RealSport: You’ve played alongside Cr1t who’s playing for EG right now. Did he help you grow as a player?

Ace: Cr1t and I have known each other for a long time now and are very good friends. We have undoubtedly helped each other grow throughout our careers. I’d say we are in some way friends and rivals at the same time. I will never forget the 1v1 tournament back in DotA, where we clashed in the final to win a Dota2 beta key! Damn, I wish I could find a replay on that bo3 somewhere. 

RealSport: What are your team’s plans for the future?

Ace: We plan to keep working hard to get better both individually and as a team. Our final goal is to win TI. Hopefully, we can arrange a team house to move into for better and more intense practice, that’s something we have discussed lately.

RealSport: You’re one of the few players who play Bristleback as a Carry during pro games. Do you think BB needs any buffs to make it into a more viable Carry or is it good the way it is now?

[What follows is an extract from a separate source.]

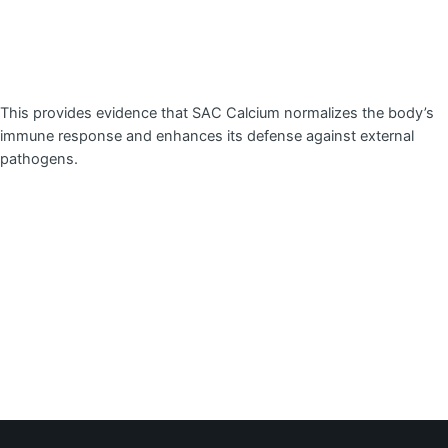
This provides evidence that SAC Calcium normalizes the body’s
immune response and enhances its defense against external
pathogens.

Ace: I rarely play Bristleback nowadays but sometimes there is a perfect scenario where he is viable. He got a buff in the latest patch, so it will be interesting to see how it is going to affect him. One thing they need to change is his Scepter upgrade. I like the idea of it, but it’s just too weak. For example, he is usually really good at breaking Linkens Sphere, but his Scepter upgrade makes him unable to do that. Bristle usually has a hard time carrying a game alone. He’s more of a semi-carry that ensures that your team wins teamfights and keeps all their towers. Pair him up with a mid carry like Shadow Fiend and a mana source like Crystal Maiden or Keeper Of The Light to unlock his true potential! 

RealSport: Any tips for budding Dota players who want to make it to the pro scene?

Ace: Sure! It takes hard work and consistency to make it into the pro scene. Practice, practice and more practice! The simplest and probably the best way to get recognition is by climbing the MMR ladder. When you reach a high MMR like 8000 or 9000, pro players and teams will learn about you. Show you got the skills and opportunities will appear.